(RECORD SET Opens)

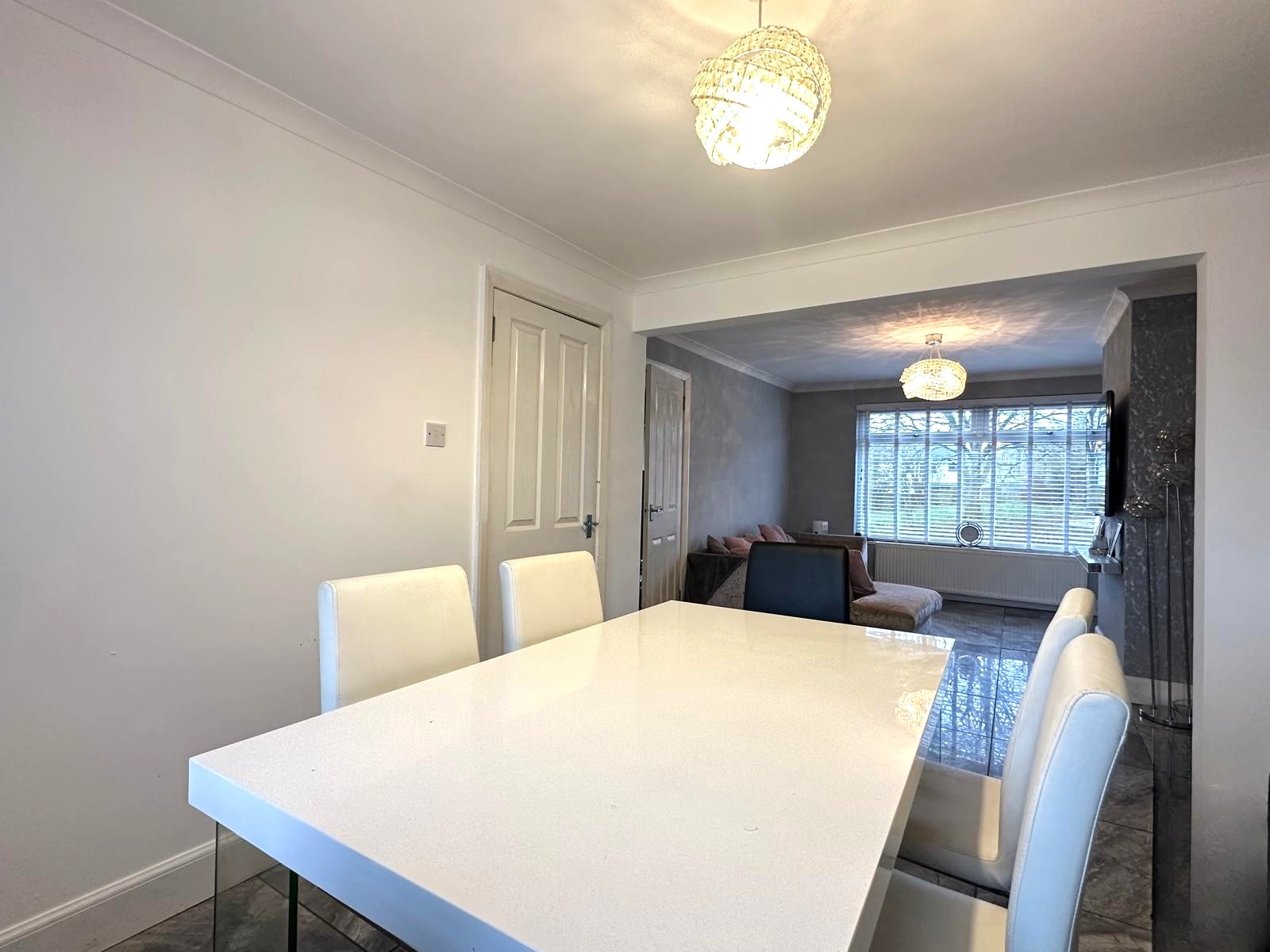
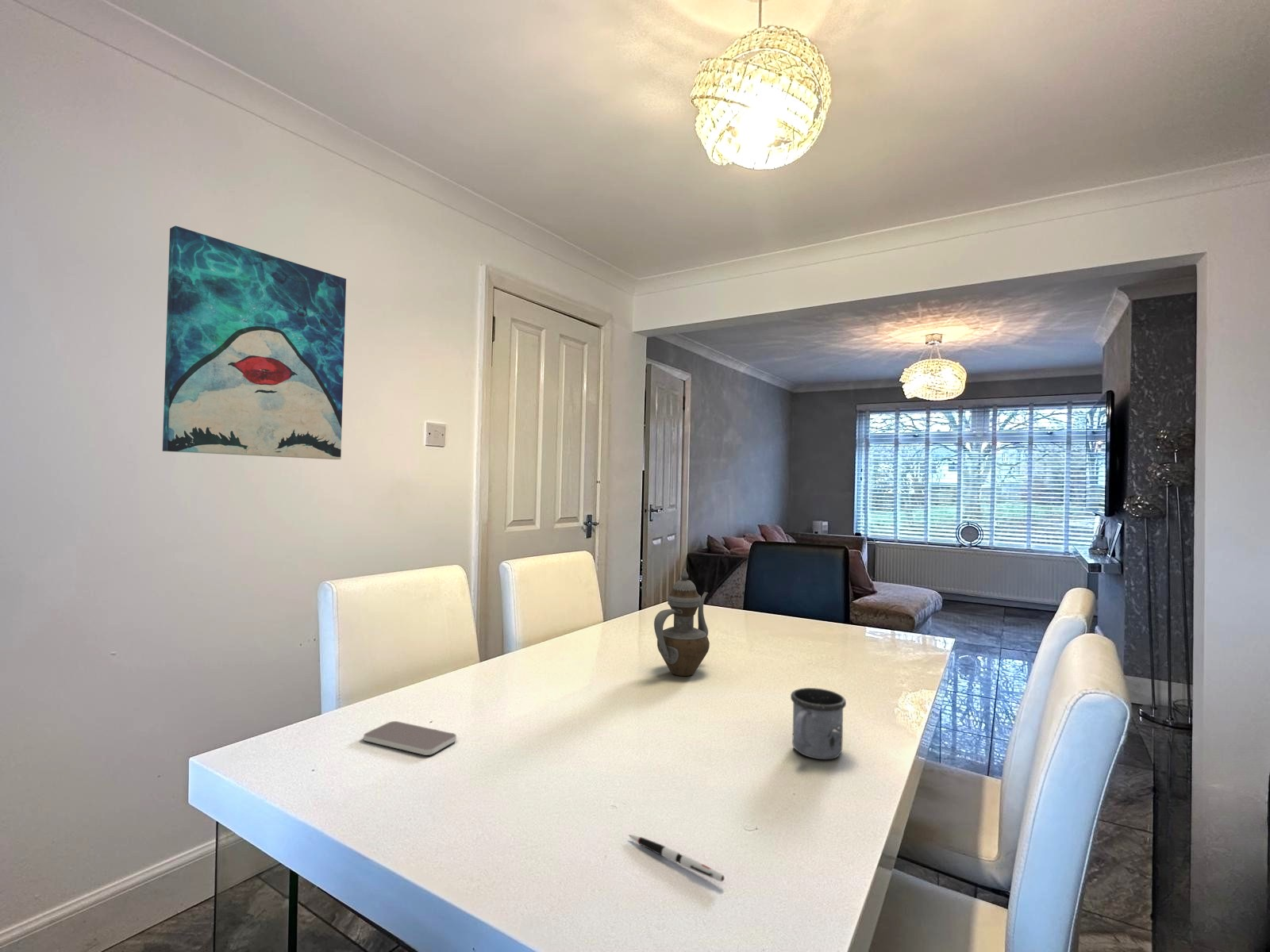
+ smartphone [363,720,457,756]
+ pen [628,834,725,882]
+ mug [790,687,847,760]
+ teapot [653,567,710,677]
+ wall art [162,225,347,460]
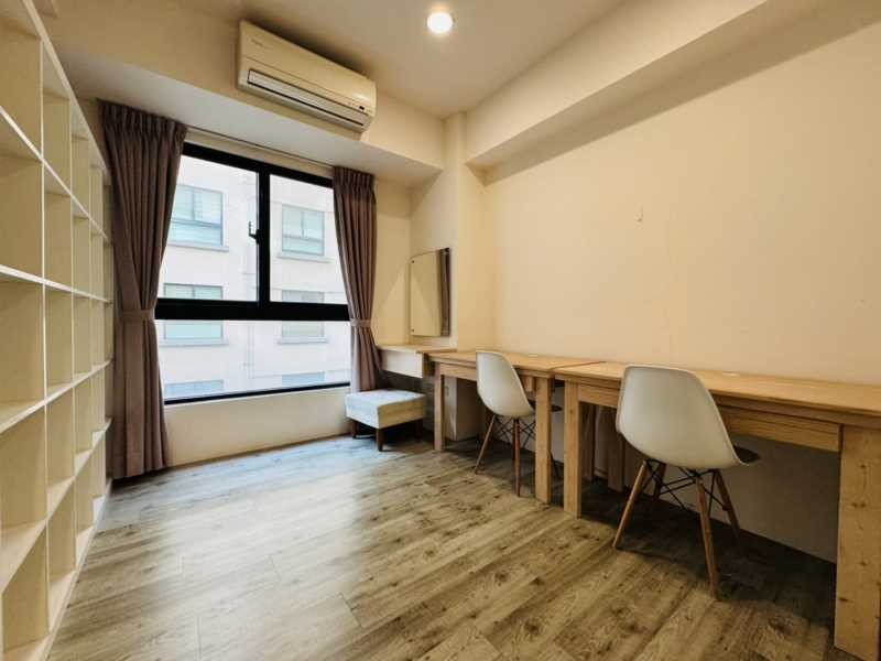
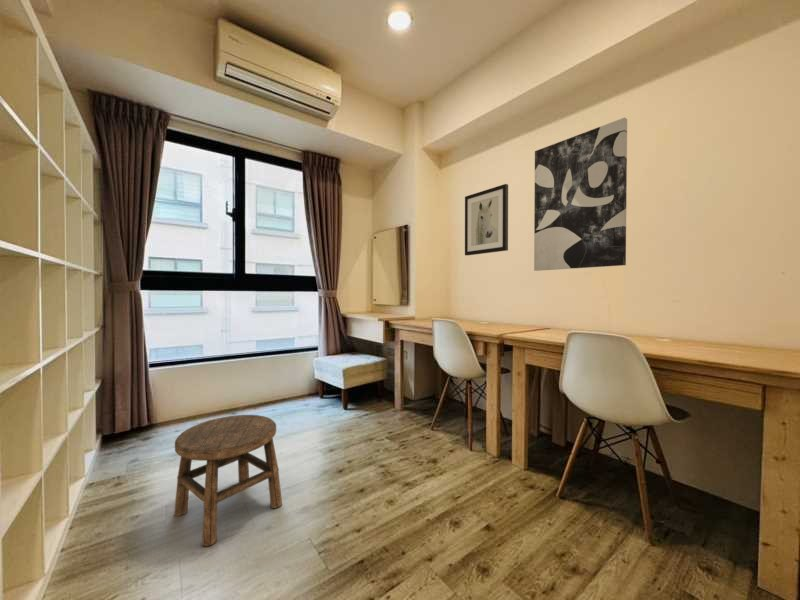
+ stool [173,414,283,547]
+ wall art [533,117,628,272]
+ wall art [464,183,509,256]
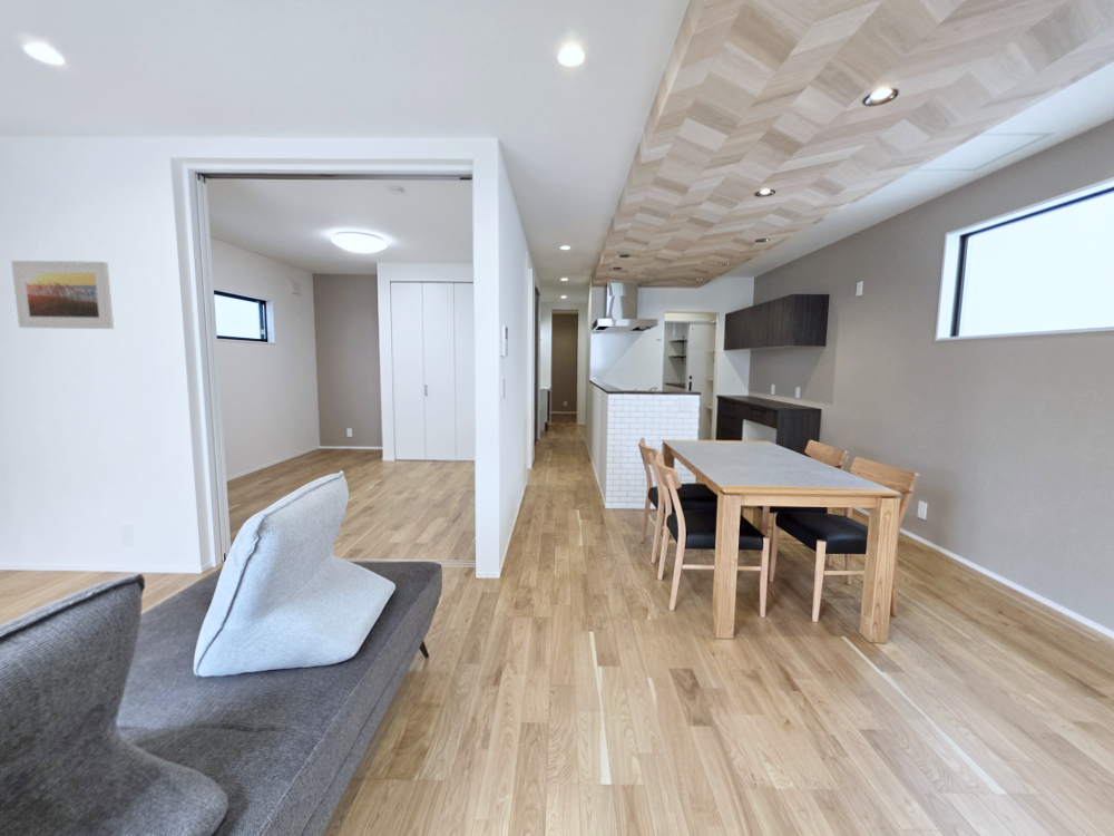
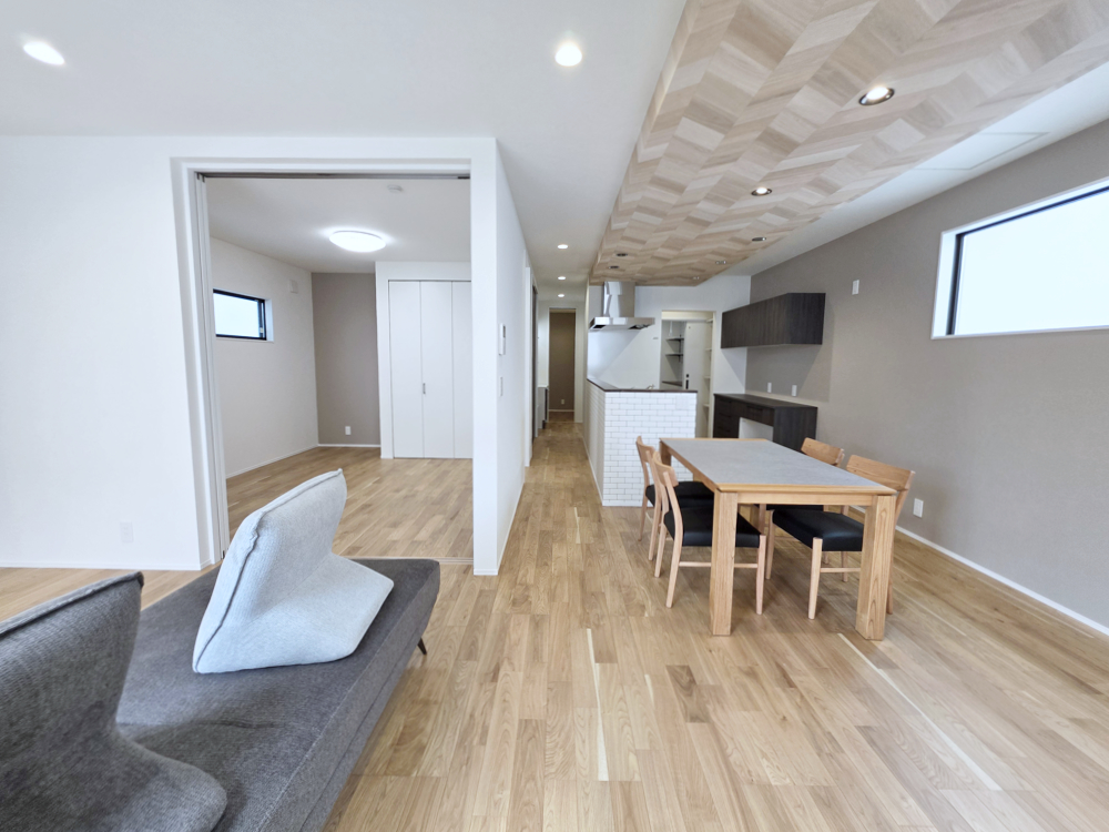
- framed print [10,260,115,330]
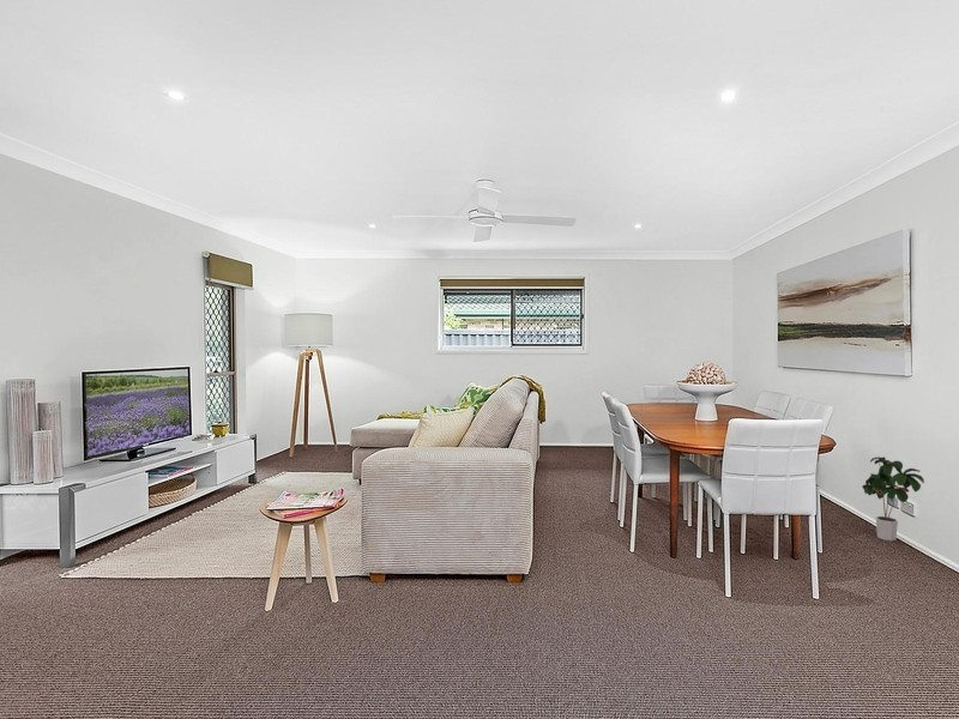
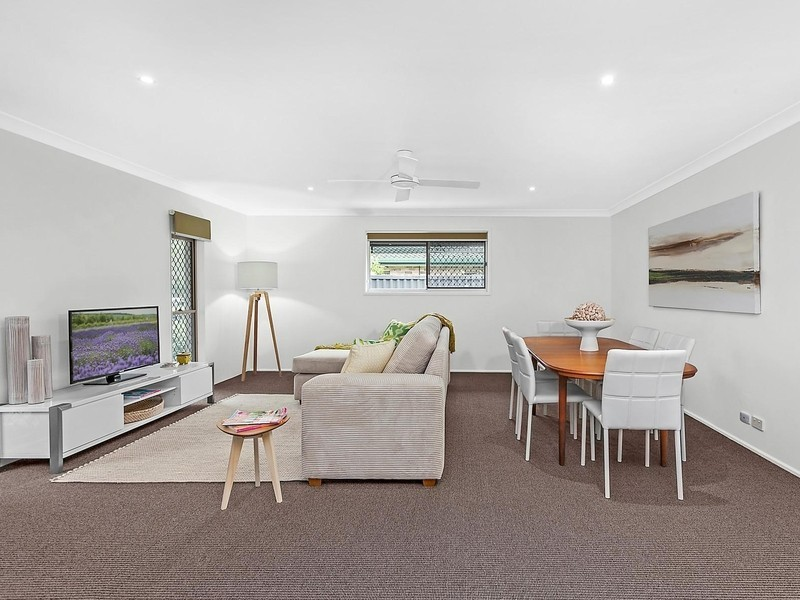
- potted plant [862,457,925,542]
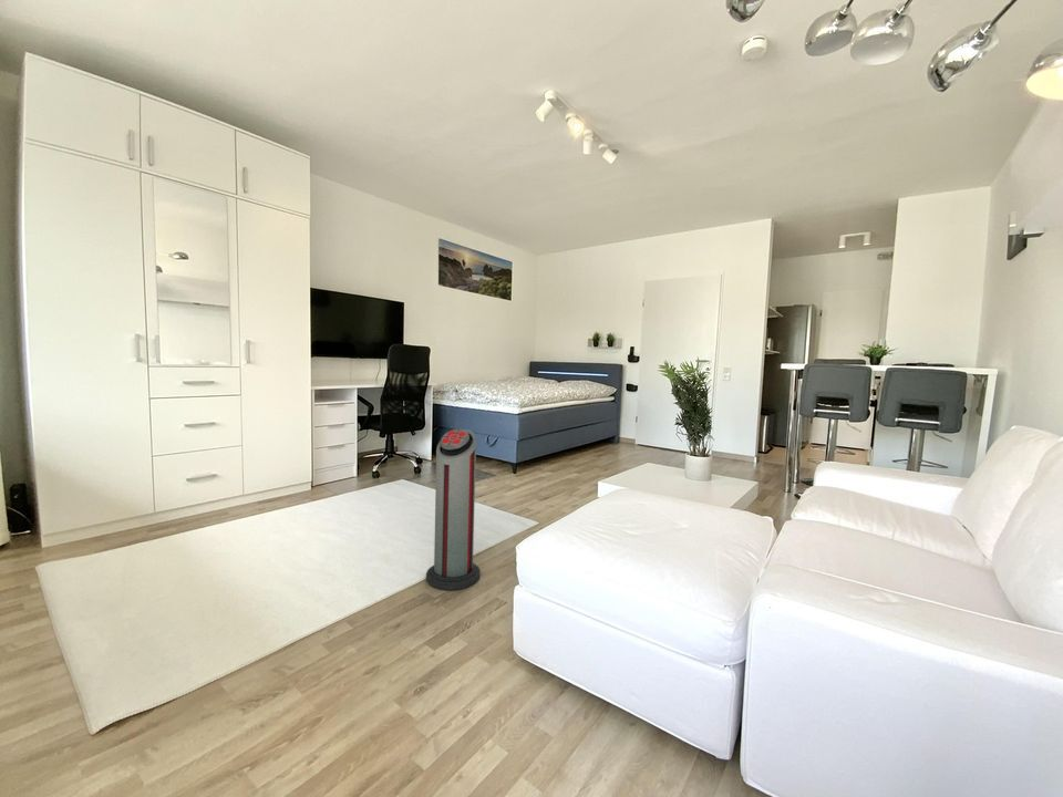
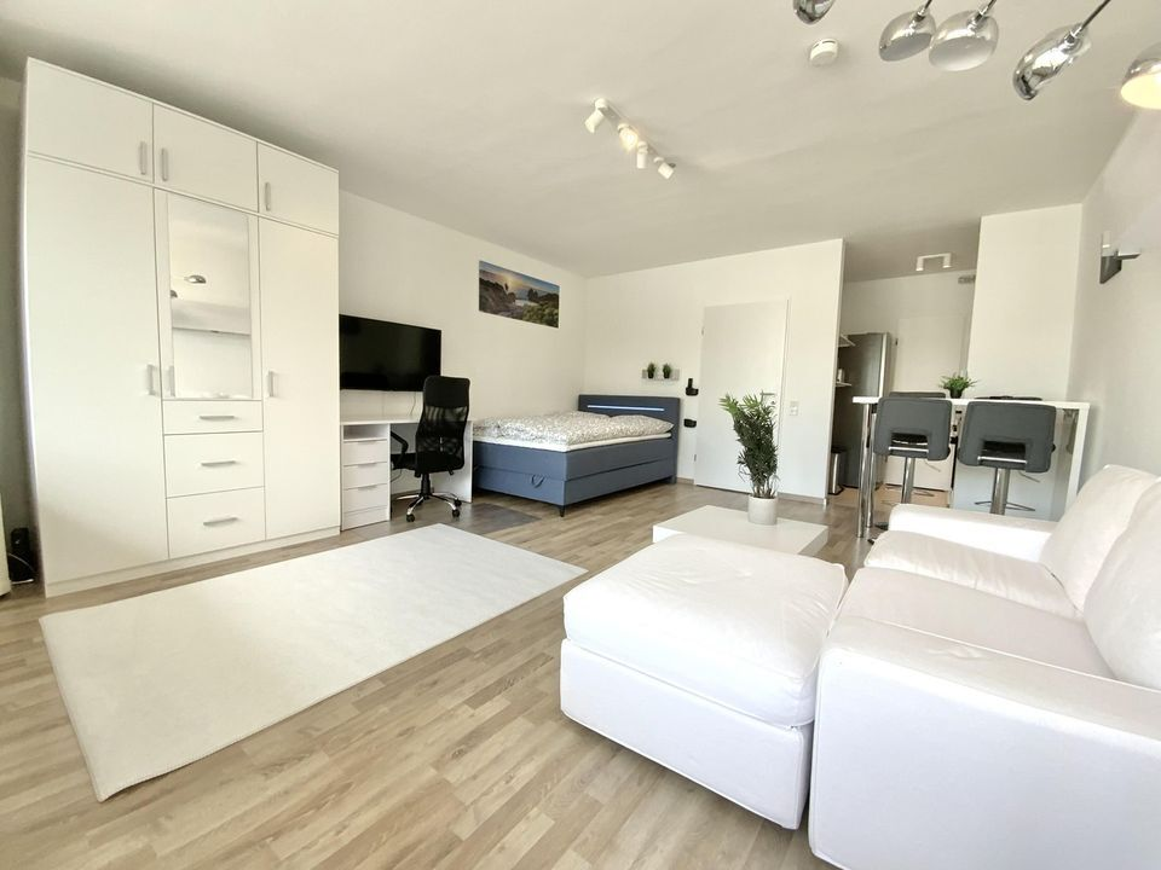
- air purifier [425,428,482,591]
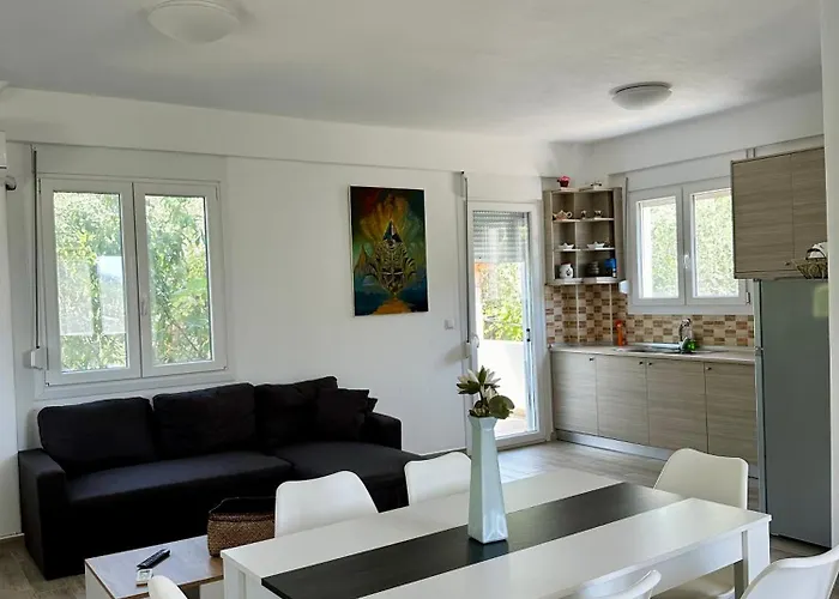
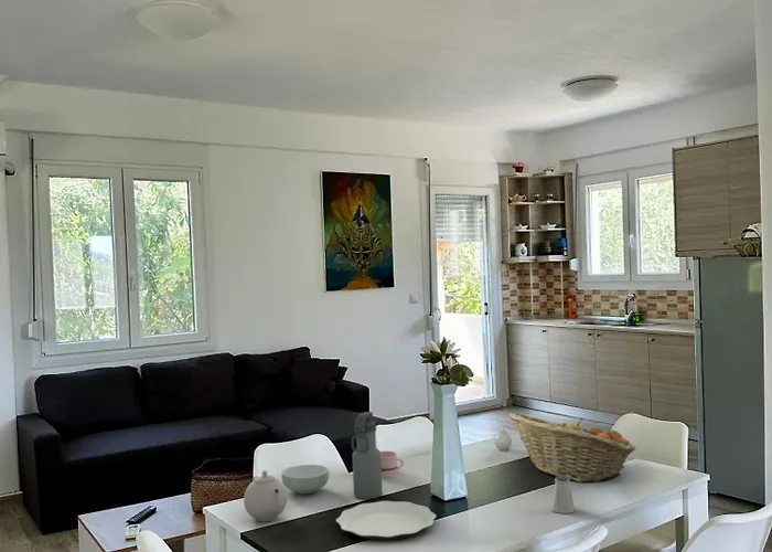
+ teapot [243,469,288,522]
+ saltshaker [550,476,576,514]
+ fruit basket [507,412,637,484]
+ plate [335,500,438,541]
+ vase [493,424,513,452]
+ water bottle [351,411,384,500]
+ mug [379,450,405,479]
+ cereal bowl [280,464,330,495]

(RECORD SET Closes)

GOAL OF THE EXERCISE: Your task is to retype all the entries exactly and leave out any pictures.

YOUR SOLUTION:
+ smartphone [363,720,457,756]
+ pen [628,834,725,882]
+ mug [790,687,847,760]
+ teapot [653,567,710,677]
+ wall art [162,225,347,460]
+ stool [173,414,283,547]
+ wall art [533,117,628,272]
+ wall art [464,183,509,256]
- framed print [10,260,115,330]
- potted plant [862,457,925,542]
- air purifier [425,428,482,591]
+ teapot [243,469,288,522]
+ saltshaker [550,476,576,514]
+ fruit basket [507,412,637,484]
+ plate [335,500,438,541]
+ vase [493,424,513,452]
+ water bottle [351,411,384,500]
+ mug [379,450,405,479]
+ cereal bowl [280,464,330,495]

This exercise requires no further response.